Total Security on Planet Elsinore: a Social Security Thought Game (Part 1)

Lets play a game. The ultimate point of the game is to understand certain aspects of Social Security but to keep complications from creeping in too early (wait for later parts) we are going to start with simple game play on a board far, far away. In fact on distant yet oddly Earth-like Planet Elsinore.

Setting the map. Elsinore has two large land masses named in order of discovery by the dominant tribe as Old Elsinore and New Elsinore. Elsinoreans are much like Earthlings except that they are universally numerate and logical (which makes them not much like us at all). The land mass of New Elsinore is shaped like an hourglass which has led our logical (if unimaginative) Elsinoreans to dub them North New Elsinore and South New Elsinore. Two centuries ago certain inhabitants of North New Elsinore established a democratic republican polity under the name of the United States of Elsinore. (Which name cheesed off every other inhabitant until the warlike and heavily armed USErs explained to them ‘Shut UP’).

Any way the citizens of what they liked to call the Good Ol’ USE established a program a hundred years back designed to deliver a minimum income to retired citizens of USE which they called Total Security or TS. This program is financed by an individual income tax starting from the first dollar with no exceptions, exemptions, deductions or caps at a rate of 10%. The overseers of TS were quite naturally known as the TS-tees and among other things were mandated to report on the finances current and projected of TS on an annual basis. So that is the map.

Game One and Special Rule One.
All citizens of the USE agree that under no circumstances should the current schedule of TS benefits be cut either now or in the future.

Game One Scenario. The TS-Tees report that Total Security faces a shortfall starting in Year 20 that would require a 20% cut in benefits overnight. This shortfall amounts to 2 percentage points of current income. This could be backfilled by an immediate boost in dedicated income tax from 10 to 12%, itself a 20% increase in tax. Or it could be phased in over the 20 years in a way that reduced the sticker shock up front but by deferring portions of the fix to future years would mean a higher rate in the end, how much depending on the phasing schedule.

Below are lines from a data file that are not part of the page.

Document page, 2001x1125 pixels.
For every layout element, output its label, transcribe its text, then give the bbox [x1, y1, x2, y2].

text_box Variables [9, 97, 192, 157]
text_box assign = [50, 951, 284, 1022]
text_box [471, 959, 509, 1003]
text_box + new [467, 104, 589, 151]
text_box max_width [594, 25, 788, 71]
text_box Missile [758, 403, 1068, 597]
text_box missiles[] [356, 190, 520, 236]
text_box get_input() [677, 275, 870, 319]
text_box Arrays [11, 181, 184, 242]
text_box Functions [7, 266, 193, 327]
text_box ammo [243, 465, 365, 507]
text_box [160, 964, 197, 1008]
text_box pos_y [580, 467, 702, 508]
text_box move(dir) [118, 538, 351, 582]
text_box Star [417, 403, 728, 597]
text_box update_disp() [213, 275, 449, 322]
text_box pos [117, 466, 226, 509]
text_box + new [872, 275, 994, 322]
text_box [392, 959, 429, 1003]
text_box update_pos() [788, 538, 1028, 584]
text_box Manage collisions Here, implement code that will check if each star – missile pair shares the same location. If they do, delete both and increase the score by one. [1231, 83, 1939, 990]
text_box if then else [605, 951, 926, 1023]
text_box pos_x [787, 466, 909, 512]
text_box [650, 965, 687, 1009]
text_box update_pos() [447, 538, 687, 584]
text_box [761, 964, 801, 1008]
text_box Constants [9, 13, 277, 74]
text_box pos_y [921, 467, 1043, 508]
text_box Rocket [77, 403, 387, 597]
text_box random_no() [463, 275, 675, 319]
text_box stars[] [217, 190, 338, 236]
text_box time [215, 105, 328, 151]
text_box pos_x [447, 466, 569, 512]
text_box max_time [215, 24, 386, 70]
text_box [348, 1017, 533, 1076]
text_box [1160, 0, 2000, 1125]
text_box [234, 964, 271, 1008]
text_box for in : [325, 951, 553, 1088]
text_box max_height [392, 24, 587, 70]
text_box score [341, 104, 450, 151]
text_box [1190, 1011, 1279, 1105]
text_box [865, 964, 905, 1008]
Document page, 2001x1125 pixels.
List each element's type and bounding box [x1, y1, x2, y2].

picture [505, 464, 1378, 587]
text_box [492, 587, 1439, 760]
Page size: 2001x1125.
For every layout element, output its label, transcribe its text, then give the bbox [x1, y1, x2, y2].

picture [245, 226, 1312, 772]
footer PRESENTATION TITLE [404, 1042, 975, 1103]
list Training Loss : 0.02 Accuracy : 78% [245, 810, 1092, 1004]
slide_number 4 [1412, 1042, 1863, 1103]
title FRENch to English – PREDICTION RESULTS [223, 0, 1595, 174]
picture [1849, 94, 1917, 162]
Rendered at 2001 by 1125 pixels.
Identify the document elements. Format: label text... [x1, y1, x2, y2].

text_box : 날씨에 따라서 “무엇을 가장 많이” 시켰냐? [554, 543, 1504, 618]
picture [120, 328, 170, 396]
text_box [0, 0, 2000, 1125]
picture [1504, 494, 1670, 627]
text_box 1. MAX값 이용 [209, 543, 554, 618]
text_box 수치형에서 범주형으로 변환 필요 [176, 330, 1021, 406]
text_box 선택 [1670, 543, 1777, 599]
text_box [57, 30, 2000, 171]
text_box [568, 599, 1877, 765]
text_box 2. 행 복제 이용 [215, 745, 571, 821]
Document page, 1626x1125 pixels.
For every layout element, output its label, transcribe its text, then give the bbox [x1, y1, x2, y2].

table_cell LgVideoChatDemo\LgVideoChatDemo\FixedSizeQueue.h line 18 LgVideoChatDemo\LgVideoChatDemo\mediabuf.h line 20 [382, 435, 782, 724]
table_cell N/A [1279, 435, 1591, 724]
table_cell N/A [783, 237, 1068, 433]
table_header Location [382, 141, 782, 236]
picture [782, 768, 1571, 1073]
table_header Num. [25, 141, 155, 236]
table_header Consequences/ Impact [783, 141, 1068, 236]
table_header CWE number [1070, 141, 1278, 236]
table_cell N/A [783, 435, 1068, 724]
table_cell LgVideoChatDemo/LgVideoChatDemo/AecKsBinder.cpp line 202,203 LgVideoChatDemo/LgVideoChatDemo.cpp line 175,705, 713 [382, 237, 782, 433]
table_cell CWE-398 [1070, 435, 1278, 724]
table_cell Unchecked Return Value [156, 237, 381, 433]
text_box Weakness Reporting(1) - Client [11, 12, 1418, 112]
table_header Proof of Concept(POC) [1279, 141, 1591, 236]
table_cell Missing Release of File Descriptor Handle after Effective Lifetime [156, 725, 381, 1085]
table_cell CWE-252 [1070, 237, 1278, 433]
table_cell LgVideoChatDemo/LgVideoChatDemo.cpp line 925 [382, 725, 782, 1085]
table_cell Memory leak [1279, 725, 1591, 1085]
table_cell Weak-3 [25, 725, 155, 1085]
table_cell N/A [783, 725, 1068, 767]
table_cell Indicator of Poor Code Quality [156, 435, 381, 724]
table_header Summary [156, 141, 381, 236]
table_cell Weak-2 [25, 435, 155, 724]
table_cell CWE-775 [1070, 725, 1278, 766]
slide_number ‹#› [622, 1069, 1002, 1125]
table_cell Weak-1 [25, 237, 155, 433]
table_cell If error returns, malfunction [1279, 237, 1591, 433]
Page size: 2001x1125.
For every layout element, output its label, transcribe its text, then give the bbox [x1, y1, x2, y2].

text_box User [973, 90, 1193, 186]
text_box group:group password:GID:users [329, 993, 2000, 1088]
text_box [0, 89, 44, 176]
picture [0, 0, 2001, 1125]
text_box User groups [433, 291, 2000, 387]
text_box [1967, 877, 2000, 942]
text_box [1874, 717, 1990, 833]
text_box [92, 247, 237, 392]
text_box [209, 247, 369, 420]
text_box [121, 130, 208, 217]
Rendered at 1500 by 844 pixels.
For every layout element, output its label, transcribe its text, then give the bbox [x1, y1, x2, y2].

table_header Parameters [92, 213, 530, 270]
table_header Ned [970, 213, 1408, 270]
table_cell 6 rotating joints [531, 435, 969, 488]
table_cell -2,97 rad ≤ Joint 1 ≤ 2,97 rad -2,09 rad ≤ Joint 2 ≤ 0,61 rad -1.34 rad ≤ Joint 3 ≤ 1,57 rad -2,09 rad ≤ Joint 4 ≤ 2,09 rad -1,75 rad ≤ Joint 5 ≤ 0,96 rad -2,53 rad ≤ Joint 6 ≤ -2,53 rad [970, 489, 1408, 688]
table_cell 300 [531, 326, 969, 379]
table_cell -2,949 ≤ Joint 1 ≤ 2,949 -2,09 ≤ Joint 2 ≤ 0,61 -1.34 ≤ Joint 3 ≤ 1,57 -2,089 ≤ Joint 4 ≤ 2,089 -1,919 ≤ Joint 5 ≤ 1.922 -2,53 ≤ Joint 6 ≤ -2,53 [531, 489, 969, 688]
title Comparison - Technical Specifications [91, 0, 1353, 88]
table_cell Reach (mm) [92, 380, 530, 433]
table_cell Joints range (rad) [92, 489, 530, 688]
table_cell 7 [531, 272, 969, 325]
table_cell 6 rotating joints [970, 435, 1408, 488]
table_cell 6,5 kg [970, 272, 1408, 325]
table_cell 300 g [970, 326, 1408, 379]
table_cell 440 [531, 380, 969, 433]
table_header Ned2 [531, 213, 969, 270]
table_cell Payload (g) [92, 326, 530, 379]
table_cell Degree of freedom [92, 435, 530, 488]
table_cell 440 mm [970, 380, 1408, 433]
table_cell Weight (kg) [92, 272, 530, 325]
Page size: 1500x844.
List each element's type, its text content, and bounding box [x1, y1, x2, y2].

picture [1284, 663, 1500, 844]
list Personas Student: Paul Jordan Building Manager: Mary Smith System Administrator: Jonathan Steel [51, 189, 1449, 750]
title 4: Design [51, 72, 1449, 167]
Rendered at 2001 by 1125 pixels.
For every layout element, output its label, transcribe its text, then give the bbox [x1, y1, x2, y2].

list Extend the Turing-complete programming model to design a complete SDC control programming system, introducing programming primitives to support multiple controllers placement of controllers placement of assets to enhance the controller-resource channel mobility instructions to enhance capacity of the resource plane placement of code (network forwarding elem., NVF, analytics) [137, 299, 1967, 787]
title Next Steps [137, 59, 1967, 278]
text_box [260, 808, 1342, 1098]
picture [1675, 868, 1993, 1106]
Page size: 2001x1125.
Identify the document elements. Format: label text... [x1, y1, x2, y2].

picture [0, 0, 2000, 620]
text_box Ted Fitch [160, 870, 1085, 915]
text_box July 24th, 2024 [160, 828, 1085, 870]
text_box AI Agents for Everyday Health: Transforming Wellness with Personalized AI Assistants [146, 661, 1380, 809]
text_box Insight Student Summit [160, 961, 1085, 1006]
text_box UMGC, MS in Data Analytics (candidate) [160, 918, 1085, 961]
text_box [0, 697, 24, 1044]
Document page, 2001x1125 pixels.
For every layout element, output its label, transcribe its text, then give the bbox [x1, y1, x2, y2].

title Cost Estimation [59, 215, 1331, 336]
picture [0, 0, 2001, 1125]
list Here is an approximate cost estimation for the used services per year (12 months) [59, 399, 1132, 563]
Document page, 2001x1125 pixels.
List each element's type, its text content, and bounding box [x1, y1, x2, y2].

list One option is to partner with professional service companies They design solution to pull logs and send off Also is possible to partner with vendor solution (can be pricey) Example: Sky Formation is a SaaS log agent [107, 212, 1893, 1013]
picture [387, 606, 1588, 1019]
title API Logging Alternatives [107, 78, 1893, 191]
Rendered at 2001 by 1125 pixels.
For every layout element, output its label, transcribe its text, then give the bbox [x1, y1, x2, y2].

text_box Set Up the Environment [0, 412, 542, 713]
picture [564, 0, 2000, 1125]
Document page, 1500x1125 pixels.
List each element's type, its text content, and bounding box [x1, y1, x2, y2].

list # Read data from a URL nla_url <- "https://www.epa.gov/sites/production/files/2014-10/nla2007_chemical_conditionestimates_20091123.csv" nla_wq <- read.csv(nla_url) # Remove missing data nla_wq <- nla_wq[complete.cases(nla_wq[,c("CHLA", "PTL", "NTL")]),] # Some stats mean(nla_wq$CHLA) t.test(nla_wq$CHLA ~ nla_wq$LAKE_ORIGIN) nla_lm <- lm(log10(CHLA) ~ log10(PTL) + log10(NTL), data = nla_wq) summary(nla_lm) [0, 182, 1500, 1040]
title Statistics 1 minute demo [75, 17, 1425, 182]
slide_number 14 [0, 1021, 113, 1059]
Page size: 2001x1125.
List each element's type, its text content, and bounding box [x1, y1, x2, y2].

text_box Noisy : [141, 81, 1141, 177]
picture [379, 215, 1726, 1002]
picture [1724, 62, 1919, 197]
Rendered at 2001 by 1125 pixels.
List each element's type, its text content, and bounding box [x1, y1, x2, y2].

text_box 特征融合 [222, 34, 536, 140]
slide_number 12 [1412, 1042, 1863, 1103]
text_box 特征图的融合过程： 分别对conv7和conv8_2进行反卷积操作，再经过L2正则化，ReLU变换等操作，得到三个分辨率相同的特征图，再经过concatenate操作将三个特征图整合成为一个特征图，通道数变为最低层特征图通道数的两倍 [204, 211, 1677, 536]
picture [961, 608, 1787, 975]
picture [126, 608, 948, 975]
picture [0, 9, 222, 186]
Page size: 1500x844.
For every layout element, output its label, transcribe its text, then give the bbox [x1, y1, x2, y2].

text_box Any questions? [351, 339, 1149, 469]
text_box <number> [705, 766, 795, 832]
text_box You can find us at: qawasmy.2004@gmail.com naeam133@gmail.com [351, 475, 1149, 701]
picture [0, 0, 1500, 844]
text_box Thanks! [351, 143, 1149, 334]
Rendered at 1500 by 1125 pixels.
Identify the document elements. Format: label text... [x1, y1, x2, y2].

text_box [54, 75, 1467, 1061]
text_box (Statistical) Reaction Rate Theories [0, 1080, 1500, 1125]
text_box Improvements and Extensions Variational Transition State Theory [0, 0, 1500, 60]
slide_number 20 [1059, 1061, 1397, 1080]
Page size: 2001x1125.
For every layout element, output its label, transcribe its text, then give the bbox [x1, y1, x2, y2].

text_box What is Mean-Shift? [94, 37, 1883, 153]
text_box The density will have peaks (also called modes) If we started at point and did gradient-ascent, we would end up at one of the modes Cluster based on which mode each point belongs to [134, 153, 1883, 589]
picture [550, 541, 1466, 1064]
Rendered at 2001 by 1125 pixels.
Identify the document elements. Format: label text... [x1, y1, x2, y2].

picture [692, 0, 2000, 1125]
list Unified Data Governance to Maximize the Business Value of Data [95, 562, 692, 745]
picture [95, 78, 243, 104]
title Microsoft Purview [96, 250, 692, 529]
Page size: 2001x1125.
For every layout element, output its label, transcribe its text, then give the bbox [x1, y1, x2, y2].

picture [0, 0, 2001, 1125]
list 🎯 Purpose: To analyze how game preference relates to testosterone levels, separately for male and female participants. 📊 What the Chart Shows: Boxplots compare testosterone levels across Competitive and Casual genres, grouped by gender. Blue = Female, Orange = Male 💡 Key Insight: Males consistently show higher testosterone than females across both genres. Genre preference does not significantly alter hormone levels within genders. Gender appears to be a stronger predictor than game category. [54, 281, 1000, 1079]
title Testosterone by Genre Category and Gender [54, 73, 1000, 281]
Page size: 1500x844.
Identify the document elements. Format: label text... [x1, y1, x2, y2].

Should the citizens of the USE just take the increase on the ‘Sooner is better than later’ and ‘It will only cost more if we wait’ basis? Or would it be better to phase in the increase over the period?

Well the answer here is clear. We don’t have enough information to decide. Not logically and on a pure numeric basis as good Elsinoreans would always prefer. Because ‘sooner is better than later’ is under this rule simply a moral judgement, we just don’t know enough about the USE politics or economy to even make the call on grounds of equty or efficiency.

So lets add a new variable. In this same Report the TS-Tees show that the current tax gap projects to increase at 0.05% per year simply because of the demographics of Busters approaching retirement. As such the cost of doing nothing would mean a new gap that summed up the 2% gap over the period, the portion of that NOT collected in year one and so having to be allocated over year 2-19, AND the extra 0.05%. Does the calculation change?

Well a little. Under this scenario the ‘sooner is better than later’ folk’s argument starts to bite because whatever are the benefits of phasing they would reduce over time if the phasing was too slow because you would have some equivalent of a balloon payment on the backend. But still it seems to me there is no absolute argument for taking the whole 2% increase in the first year.

Comments on the game so far welcome. Or just pass on by until the game gets more complex and dare I say it closer to the actual game we are playing on Planet Earth. But for now we are talking about an income security program called Total Security in a country on Planet Elsinore named the USE based on a universal 10% across the board income tax facing a medium term shortfall amounting to 2 percentage points.